Suppose $$f : A \to B$$ is a function whose domain is the set $$A$$ and whose codomain is the set $$B.$$ The function $$f$$ is called invertible if there exists a function $$f^{-1} : B \to A$$ with the domain $$B$$ and the codomain $$A$$ such that

${f^{ - 1}}\left( y \right) = x\; \text{ if and only if }\; f\left( x \right) = y,$

where $$x \in A,$$ $$y \in B.$$

The function $$f^{-1}$$ is then called the inverse of $$f.$$

Not all functions have an inverse. If a function $$f$$ is not injective, different elements in its domain may have the same image:

$f\left( {{x_1}} \right) = f\left( {{x_2}} \right) = y_1.$

In this case, the converse relation $${f^{-1}}$$ is not a function because there are two preimages $${x_1}$$ and $${x_2}$$ for the element $${y_1}$$ in the codomain $$B.$$ So, to have an inverse, the function must be injective.

If a function $$f$$ is not surjective, not all elements in the codomain have a preimage in the domain.
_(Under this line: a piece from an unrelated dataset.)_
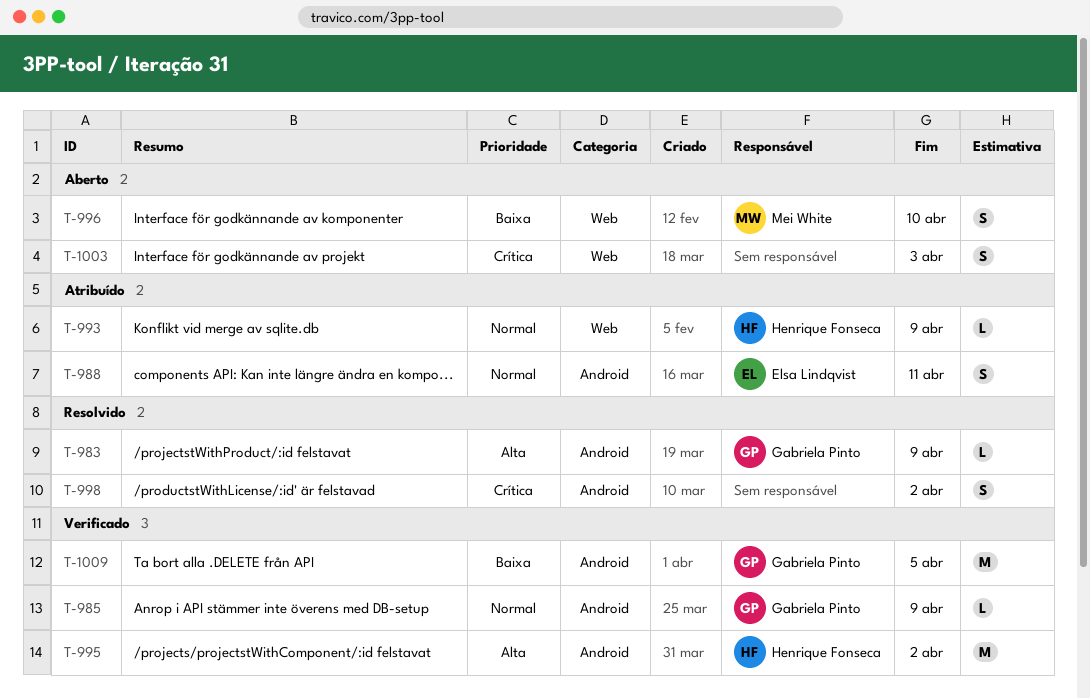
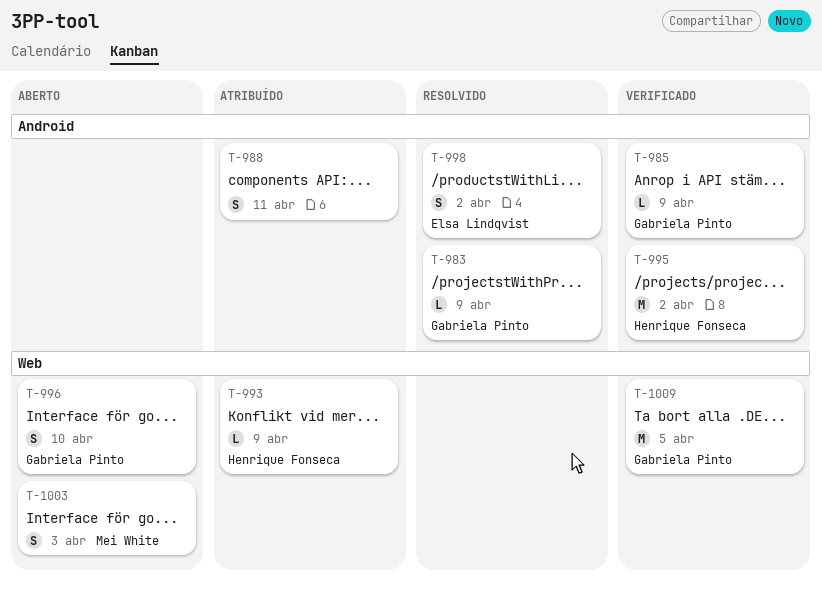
T-988, owner: Elsa Lindqvist -> none
T-996, owner: Mei White -> Gabriela Pinto
T-998, owner: none -> Elsa Lindqvist
T-1003, owner: none -> Mei White
T-1009, label: Android -> Web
In this case, the converse relation $${f^{-1}}$$ is also not a function.

Recall that a function which is both injective and surjective is called bijective. Hence, to have an inverse, a function $$f$$ must be bijective. The converse is also true. If $$f : A \to B$$ is bijective, then it has an inverse function $${f^{-1}}.$$